ザクロの栄養と健康効果

薬用としてのザクロ

ザクロの栄養と健康効果でもうひとつ注視したいのは、ザクロは昔からいろいろな部位が薬用に供されてきたという点です。ただし、こうした利用方法・治療方法は過去の歴史的な治療法ということで、科学的な効果が証明されたかどうかとは別だと思ってください。


まず樹皮・根皮ですが、乾燥させた樹皮、根皮は、「石榴皮」(ザクロヒ)という生薬名で、古くから条虫の駆虫薬として利用されていました。これについては、1884年に駆虫薬としての実際の有効性も科学的に証明されています。日本薬局方でも初版から「石榴根皮」として収載されていました。


石榴皮の主な成分は、揮発性アルカロイドとタンニンです。駆虫には乾燥させた樹皮、根皮約30~60gを300ccの水に6時間程度浸してから服用します。これは回虫の駆除にも使用されていたようです。ただし、多量の服用は中毒の危険性があるので、容量は厳守となっています。

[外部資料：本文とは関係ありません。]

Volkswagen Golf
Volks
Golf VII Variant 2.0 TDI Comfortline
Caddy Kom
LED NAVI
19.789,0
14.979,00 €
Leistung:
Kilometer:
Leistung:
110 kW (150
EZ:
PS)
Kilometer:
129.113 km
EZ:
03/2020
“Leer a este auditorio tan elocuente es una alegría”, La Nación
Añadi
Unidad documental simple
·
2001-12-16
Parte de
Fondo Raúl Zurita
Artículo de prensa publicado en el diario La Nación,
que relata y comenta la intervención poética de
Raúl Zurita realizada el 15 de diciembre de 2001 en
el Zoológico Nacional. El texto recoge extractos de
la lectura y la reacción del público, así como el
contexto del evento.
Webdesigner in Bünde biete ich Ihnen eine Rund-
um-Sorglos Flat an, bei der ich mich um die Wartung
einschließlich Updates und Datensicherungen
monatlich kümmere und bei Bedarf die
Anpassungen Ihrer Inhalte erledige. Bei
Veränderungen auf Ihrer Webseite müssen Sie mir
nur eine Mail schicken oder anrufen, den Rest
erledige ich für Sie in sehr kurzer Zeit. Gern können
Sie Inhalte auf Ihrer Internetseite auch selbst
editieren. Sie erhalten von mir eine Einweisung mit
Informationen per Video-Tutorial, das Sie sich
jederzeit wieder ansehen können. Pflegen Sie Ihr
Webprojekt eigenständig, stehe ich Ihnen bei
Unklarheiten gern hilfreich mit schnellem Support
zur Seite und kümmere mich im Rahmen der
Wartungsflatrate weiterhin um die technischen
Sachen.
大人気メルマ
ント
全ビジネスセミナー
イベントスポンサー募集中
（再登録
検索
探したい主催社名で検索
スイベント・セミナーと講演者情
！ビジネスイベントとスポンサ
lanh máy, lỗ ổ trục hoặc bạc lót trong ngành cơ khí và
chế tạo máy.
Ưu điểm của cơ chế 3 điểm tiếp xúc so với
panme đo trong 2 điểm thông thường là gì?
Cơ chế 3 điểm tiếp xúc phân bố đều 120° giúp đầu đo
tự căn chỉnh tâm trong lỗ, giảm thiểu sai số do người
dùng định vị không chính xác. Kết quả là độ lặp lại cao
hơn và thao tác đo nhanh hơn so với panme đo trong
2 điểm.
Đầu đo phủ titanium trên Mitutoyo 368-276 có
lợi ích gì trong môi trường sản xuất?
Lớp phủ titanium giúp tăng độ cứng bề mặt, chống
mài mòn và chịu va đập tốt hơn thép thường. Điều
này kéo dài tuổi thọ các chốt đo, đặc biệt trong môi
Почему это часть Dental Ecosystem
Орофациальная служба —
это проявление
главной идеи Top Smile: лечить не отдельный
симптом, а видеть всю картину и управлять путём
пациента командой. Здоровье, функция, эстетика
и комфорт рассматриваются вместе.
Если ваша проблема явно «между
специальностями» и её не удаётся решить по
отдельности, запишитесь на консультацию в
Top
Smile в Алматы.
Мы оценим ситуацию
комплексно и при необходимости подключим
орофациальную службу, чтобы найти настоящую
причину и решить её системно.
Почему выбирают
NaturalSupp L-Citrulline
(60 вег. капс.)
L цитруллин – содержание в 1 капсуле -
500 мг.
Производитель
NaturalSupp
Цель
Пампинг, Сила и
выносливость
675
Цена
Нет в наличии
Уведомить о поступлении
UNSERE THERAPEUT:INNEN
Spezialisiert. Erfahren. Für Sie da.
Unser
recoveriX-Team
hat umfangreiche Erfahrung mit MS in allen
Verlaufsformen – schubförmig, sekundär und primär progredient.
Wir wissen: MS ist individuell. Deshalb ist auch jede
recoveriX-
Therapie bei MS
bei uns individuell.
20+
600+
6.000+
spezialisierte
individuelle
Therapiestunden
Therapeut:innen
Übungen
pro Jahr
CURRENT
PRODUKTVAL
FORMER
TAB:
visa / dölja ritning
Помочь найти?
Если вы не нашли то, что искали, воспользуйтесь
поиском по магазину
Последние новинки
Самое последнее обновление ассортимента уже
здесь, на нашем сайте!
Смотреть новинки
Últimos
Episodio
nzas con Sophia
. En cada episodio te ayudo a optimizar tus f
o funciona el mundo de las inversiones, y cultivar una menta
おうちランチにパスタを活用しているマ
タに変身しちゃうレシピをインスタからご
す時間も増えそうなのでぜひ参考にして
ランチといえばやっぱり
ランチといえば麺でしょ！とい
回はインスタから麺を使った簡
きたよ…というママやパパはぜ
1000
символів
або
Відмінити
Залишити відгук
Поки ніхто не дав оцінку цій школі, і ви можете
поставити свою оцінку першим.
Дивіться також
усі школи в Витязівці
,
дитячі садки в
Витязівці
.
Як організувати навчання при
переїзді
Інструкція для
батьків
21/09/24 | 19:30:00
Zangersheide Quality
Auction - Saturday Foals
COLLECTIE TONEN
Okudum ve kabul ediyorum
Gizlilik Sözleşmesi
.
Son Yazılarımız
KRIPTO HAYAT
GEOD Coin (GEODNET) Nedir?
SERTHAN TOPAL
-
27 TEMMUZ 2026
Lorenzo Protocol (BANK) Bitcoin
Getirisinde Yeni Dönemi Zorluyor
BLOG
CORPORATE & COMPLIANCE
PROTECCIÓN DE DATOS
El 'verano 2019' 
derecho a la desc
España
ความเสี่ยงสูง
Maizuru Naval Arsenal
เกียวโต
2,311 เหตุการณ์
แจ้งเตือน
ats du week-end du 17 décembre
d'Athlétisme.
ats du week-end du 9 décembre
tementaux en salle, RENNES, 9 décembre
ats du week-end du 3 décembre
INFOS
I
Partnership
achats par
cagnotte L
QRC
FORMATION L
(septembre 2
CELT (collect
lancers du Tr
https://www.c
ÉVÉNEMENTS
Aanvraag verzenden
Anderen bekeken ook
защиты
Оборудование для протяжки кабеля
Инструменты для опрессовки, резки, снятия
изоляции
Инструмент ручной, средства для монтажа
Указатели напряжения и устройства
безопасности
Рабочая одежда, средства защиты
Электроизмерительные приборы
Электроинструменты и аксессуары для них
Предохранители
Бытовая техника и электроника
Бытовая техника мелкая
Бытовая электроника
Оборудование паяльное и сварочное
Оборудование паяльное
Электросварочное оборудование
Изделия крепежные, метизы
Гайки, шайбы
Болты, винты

「和漢三才図会」では他にも果皮の煎剤を内服して下痢、下血、脱肛、崩漏に用いるとの記述もあります。口内炎、扁桃炎のうがい薬として用いられていたようです。


更に漢方薬として、石榴根皮、苦楝皮(クレンピ)、「石榴根湯・せきりゅうこんとう」があります。果皮は根皮よりも揮発性アルカロイドの含有量が低く、その分効果は劣るようです。